__Page excerpt__:
^^^^^^^^^^^^^^^^

Only jblearning only has like a hundred different cardiac questions etc.


----------



## blachatch (Jun 10, 2012)

My test had some of the exact questions from the JB learning site. The test seemed a bit easier than my tests in class. They do have a lot of tricky questions read the question over and over and pick the best answer, some will have all of the answers that seem right.


----------



## EpiEMS (Jun 10, 2012)

It's a fairly straightforward exam - follow the protocols from your textbook (assuming it's current). Don't go beyond your scope of practice and don't give everybody O2. Beyond that, remember your BCLS.


----------



## EMT91 (Jun 10, 2012)

COPD patients don't get o2 at times, correct?


----------



## rwik123 (Jun 10, 2012)

EMT91 said:


> COPD patients don't get o2 at times, correct?

^^^^^^^^^^^^^^^^

Data collected from a set of items
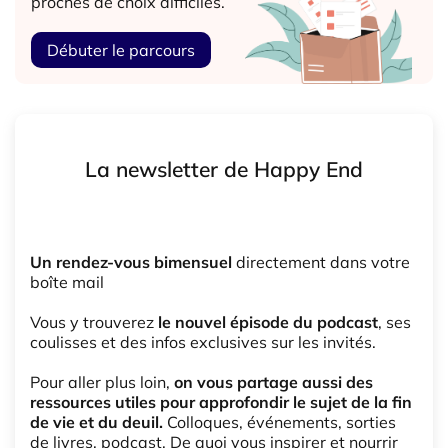
proches de choix difficiles.
Débuter le parcours
La newsletter de Happy End
Un rendez-vous bimensuel
directement dans votre
boîte mail
Vous y trouverez
le nouvel épisode du podcast
, ses
coulisses et des infos exclusives sur les invités.
Pour aller plus loin,
on vous partage aussi des
ressources utiles pour approfondir le sujet de la fin
de vie et du deuil.
Colloques, événements, sorties
de livres, podcast. De quoi vous inspirer et nourrir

^^^^^^^^^^^^^^^^

__Parts of the exercise__:
a – Translate this sentence from the exam discussion thread into Spanish: "The test seemed a bit easier than my tests in class."
b – Write the next part of the exam discussion thread, picking up after its final line.

__Outputs for the tasks__:
a – El examen pareció un poco más fácil que mis exámenes en clase.

b –
The onset of oxygen toxicity is upwards of an hour. So technically prolonged O2 administration to COPDers is bad but idk if it's really pertinent in a prehospital setting unless it's a long transport.

Never deprive oxygen regardless of COPD diagnosis.


----------



## EMT91 (Jun 10, 2012)

That is what I thought. My book basically suggests o2 always.


----------



## TheGodfather (Jun 11, 2012)

rwik123 said:


> The onset of oxygen toxicity is upwards of an hour. So technically prolonged O2 administration to COPDers is bad but idk if it's really pertinent in a prehospital setting unless it's a long transport.
> 
> Never deprive oxygen regardless of COPD diagnosis.



The reason behind the low flow O2 concept with COPDer's isn't due to toxicity, but rather due to high flow o2's antagonizing effects on the COPD patient's normal hypoxic drive to breathe.

It would be a reasonable idea to consider the circumstances of the specific patient before jumping direct to high-flow o2 by NRB. Although this phenomenon is a rare finding in the prehospital environment, it still exists and the provider should still take caution.

If the patient is in distress, is it due to their oxygen saturations, or their work of breathing? 9 times out of 10, it's the ladder and that will not be fixed with a mask on high flow o2 alone.


----------



## EMT91 (Jun 11, 2012)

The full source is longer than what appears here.